The law that created the H-2A program says that the wages used in that program cannot have an Adverse Effect on the wages of domestic workers. The Department of Labor (DoL) has determined that the USDA Farm Labor Survey (FLS) average wage would be a floor for wages and anything below that would have an adverse effect.
In 2023 they went beyond that and with the new AEWR Rule it created a core “Big Six” jobs that were still governed by the USDA FLS but anything outside the Big Six would have the Adverse Effect Wage Rate set by the Bureau of Labor Statistics Occupational Employment Wage Survey (OEWS). This meant that any job not covered by the FLS, would have the AEWR calculated based on data that was largely non-agricultural in nature.
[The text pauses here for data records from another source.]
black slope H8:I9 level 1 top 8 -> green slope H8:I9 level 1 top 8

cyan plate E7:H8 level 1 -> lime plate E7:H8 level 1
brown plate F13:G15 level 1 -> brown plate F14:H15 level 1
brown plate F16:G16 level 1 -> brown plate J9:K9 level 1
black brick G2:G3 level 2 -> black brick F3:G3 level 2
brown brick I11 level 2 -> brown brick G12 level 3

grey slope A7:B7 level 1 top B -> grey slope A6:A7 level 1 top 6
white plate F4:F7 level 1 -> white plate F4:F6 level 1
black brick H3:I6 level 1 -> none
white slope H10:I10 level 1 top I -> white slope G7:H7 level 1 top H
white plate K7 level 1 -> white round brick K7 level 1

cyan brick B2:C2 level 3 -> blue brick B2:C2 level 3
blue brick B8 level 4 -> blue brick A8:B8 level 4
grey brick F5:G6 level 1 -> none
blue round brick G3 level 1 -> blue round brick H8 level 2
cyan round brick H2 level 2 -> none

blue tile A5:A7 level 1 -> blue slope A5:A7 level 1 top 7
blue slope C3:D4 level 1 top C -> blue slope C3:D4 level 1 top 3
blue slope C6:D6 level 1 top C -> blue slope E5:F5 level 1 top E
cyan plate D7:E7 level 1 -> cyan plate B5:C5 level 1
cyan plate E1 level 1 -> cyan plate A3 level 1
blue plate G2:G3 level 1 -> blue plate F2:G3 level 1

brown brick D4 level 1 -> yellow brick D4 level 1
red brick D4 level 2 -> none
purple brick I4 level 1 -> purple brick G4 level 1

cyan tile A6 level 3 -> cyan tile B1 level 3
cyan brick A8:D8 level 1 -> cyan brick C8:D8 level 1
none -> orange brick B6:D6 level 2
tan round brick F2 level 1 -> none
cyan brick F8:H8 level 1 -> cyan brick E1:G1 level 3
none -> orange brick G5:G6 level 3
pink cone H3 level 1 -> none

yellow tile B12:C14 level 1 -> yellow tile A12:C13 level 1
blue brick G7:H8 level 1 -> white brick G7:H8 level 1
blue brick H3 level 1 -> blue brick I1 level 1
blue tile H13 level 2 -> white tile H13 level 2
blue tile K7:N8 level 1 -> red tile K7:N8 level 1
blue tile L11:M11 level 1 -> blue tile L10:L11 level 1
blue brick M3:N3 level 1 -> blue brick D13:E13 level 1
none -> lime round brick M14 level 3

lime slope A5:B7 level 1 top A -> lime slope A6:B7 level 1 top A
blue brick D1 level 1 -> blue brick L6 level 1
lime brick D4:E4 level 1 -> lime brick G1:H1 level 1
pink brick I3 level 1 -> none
In our world, the most common jobs that would fall outside of the FLS big six were truck drivers and front line supervisors. The 2023 rule significantly increased the wages for these two classifications. This also forced folks to have to have separate contracts for the truck drivers and supervisors from the rest of the crew since the wage for the full contract was the highest job description in the contract AND it created a situation that if that truck driver came in and did any job on the H-2A contract, all the other H-2A’s got that higher wage for that pay period.
The Court’s action last night tossed the 2023 rule completely and the H-2A program to revert to the Farm Labor Survey only. TO BE CLEAR THIS APPLIES TO NEW CONTRACTS THAT GO IN AFTER 8/27/2025. Any contracts in the process or approved already are still subject to the 2023 AEWR rule. The only H-2A AEWR starting with any new contracts will be the FLS derived AEWR… GA, AL, SC – $16.08; FL – $16.23; NC and VA – $16.16 for 2025.
The National Council of Agriculture Employers and others are also suing for the removal of the FLS as well. The argument is that there has never been a justification for use of the FLS as the wage floor and that underlying premise of an adverse effect has not been demonstrated, particularly when no one is applying for these jobs. This action along with work in Washington is ongoing.
This is great news and we applaud the work of NCAE and the other parties in this suit as well as Secretary Chavez-DeRemmer for her understanding of the detrimental effect of the 2023 Rule.